Cash provided by operating activities totaled $52.9 million during the year ended December 31, 2012 compared to $121.7
million in the same period in 2011, a decrease of $68.8 million. The primary reasons for this unfavorable change were an increase
of $67.2 million in income taxes paid in cash, and a $26.3 million decrease in segment profit, excluding depreciation and other
non-cash changes, partially offset by a decrease of $25.1 million in cash interest payments. The increase in income taxes paid was
primarily due to gains on the refranchising and sale of related restaurant assets of Applebee's company-operated restaurants, as
well as a tax refund of $20 million received in 2011 that did not recur in 2012. Proceeds from asset sales are an investing cash
inflow while all income taxes paid are an operating cash outflow. The lower segment profit was due, in large part, to the refranchising
of 286 Applebee's company-operated restaurants over the past two years. Cash interest expense was lower due to the retirement
of debt.
Investing Activities
Net cash provided by investing activities in 2012 was primarily attributable to $168.9 million of proceeds from dispositions
of assets, primarily the refranchising of 154 Applebee's company-operated restaurants, and $12.3 million of principal receipts
from notes, equipment contracts and other long-term receivables, partially offset by $17.0 million of capital expenditures. Capital
expenditures decreased from $26.3 million in 2011 due primarily to a decline in the number of company-operated restaurants. We
expect capital expenditures to range between approximately $8 million and $10 million in fiscal 2013, also because of the decline
in the number of company-operated restaurants.

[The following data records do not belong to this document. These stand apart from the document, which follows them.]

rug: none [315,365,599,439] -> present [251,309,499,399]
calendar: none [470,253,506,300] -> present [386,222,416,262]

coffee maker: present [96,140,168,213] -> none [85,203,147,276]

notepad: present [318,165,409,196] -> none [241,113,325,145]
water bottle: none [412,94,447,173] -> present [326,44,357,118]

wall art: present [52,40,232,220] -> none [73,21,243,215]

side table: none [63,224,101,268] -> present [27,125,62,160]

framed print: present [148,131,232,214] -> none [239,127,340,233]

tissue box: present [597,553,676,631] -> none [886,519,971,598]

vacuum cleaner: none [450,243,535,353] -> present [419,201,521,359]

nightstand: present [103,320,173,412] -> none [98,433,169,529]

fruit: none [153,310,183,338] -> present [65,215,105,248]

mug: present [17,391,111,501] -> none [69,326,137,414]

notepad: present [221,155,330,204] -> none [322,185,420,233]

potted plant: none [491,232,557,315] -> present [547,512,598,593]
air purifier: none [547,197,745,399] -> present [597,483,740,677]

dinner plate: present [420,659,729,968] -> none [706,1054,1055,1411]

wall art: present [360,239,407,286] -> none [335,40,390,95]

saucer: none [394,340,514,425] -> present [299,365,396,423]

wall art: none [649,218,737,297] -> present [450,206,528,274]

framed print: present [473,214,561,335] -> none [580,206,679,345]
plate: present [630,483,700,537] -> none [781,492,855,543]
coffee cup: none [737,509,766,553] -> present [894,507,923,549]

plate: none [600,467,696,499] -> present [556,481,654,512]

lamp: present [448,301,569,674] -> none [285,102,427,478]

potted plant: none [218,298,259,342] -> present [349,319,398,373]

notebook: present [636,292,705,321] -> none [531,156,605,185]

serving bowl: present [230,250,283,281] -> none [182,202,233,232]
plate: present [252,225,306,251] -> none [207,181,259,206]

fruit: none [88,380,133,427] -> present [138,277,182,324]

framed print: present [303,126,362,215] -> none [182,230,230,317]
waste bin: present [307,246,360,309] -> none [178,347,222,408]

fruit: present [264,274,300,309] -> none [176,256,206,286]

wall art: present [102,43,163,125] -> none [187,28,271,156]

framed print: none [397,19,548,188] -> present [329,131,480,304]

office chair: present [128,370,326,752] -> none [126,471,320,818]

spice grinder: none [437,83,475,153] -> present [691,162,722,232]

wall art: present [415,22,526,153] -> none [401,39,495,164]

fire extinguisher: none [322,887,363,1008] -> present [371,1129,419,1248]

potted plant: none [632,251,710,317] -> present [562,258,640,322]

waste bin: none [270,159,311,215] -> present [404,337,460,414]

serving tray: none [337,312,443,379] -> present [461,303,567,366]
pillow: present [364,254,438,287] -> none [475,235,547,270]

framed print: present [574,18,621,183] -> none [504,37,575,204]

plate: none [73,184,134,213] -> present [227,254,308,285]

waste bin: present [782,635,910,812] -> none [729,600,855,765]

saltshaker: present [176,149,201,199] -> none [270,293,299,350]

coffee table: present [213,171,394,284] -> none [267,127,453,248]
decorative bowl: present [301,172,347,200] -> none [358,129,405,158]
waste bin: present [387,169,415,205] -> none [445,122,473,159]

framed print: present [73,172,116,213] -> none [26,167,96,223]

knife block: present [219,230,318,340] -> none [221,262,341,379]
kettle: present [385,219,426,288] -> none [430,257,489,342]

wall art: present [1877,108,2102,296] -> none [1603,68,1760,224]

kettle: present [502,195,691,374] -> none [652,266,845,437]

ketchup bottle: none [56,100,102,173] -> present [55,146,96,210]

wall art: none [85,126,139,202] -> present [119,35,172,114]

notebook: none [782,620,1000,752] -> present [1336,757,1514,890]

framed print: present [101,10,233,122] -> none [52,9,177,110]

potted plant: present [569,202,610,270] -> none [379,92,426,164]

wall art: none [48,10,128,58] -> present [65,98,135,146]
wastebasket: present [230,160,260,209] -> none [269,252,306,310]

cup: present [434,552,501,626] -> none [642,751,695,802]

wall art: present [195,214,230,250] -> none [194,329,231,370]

The following table represents the principal receipts on various long-term receivables due from our franchisees as of
December 31, 2012:
Principal Receipts Due By Period
2013 2014 2015 2016 2017 Thereafter Total
(In millions)
Equipment leases(1) ........................ $ 6.8 $ 7.1 $ 7.7 $ 8.0 $ 8.5 $ 84.3 $ 122.4
Direct financing leases(2)................. 6.2 7.3 8.1 8.9 10.2 54.4 95.1
Franchise notes and other(3) .............. 1.2 0.8 0.7 0.3 0.1 0.1 3.2
Total.................................................. $ 14.2 $ 15.2 $ 16.5 $ 17.2 $ 18.8 $ 138.8 $ 220.7
_______________________________
(1) Equipment lease receivables extend through the year 2029.
(2) Direct financing lease receivables extend through the year 2024.
(3) Franchise note receivables extend through the year 2020.